Task item: In your copy of the data, keep every word exact and include no pictures.

Source data:
★ ★ ★ ★ ★

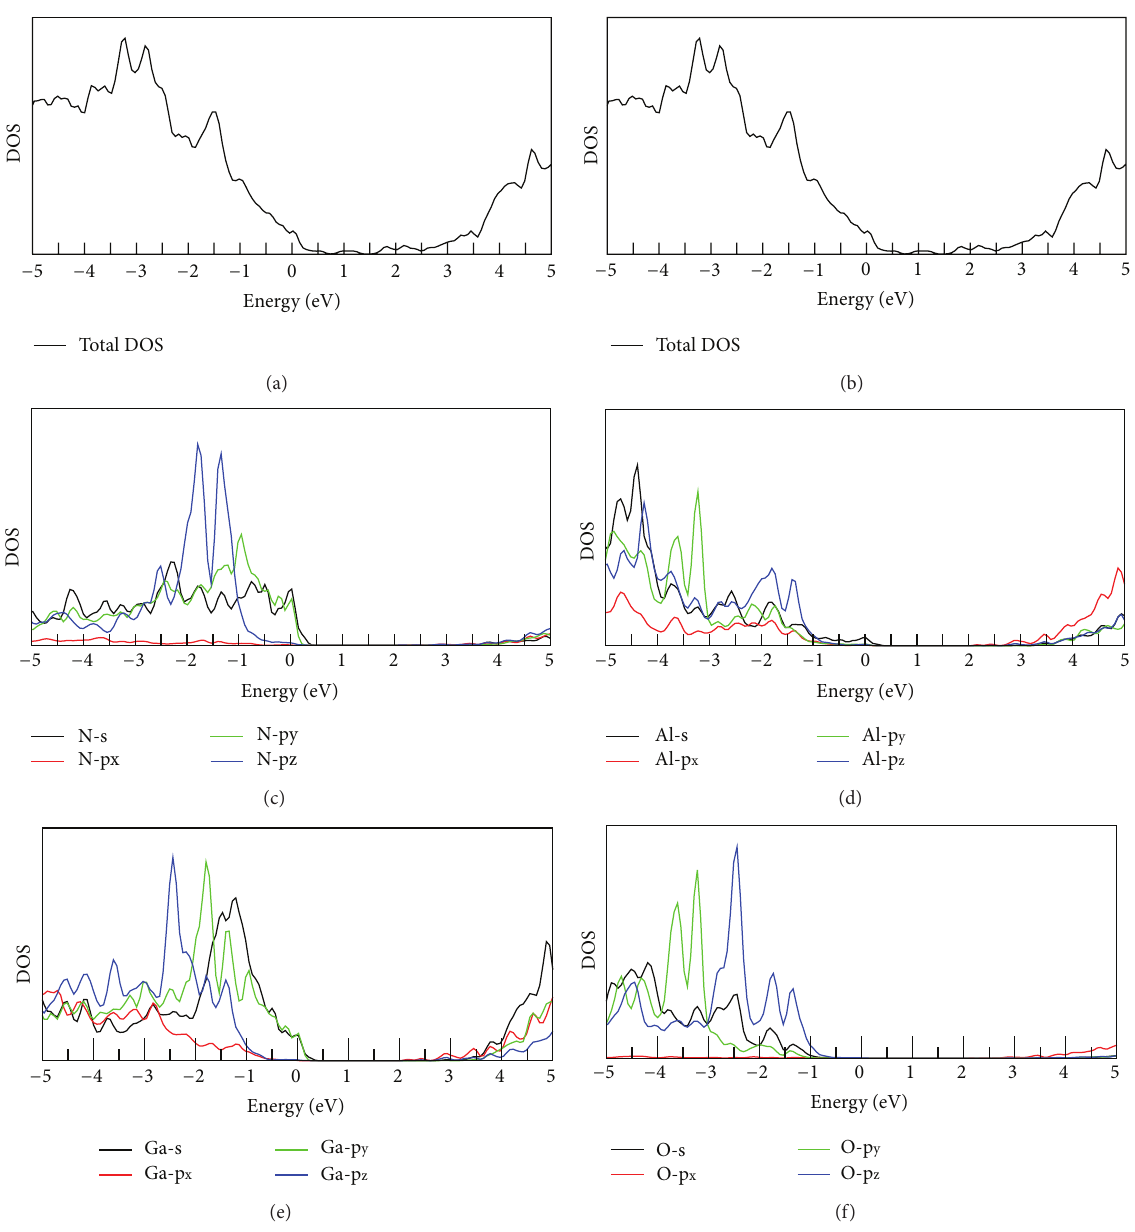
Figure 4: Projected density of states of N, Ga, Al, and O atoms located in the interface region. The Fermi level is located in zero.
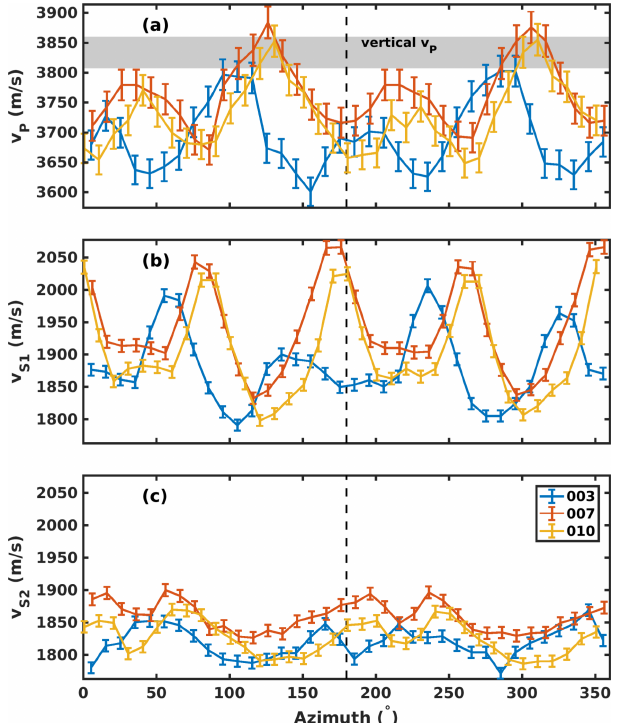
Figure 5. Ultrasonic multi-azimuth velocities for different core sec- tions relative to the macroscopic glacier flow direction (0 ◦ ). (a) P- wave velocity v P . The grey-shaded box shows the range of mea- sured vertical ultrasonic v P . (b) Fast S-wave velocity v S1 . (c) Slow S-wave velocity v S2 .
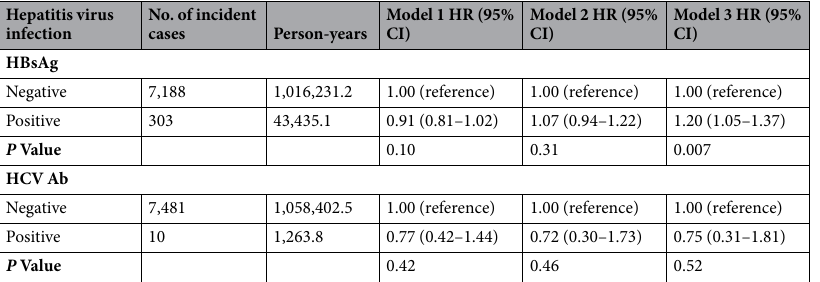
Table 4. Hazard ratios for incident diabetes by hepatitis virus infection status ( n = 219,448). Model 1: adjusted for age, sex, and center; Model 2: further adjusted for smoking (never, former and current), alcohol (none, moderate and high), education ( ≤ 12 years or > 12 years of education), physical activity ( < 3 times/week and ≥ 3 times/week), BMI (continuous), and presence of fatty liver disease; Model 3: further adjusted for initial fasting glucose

★ ★ ★ ★ ★

Finished exercise:
Figure 4: Projected density of states of N, Ga, Al, and O atoms located in the interface region. The Fermi level is located in zero.
Figure 5. Ultrasonic multi-azimuth velocities for different core sec- tions relative to the macroscopic glacier flow direction (0 ◦ ). (a) P- wave velocity v P . The grey-shaded box shows the range of mea- sured vertical ultrasonic v P . (b) Fast S-wave velocity v S1 . (c) Slow S-wave velocity v S2 .
Table 4. Hazard ratios for incident diabetes by hepatitis virus infection status ( n = 219,448). Model 1: adjusted for age, sex, and center; Model 2: further adjusted for smoking (never, former and current), alcohol (none, moderate and high), education ( ≤ 12 years or > 12 years of education), physical activity ( < 3 times/week and ≥ 3 times/week), BMI (continuous), and presence of fatty liver disease; Model 3: further adjusted for initial fasting glucose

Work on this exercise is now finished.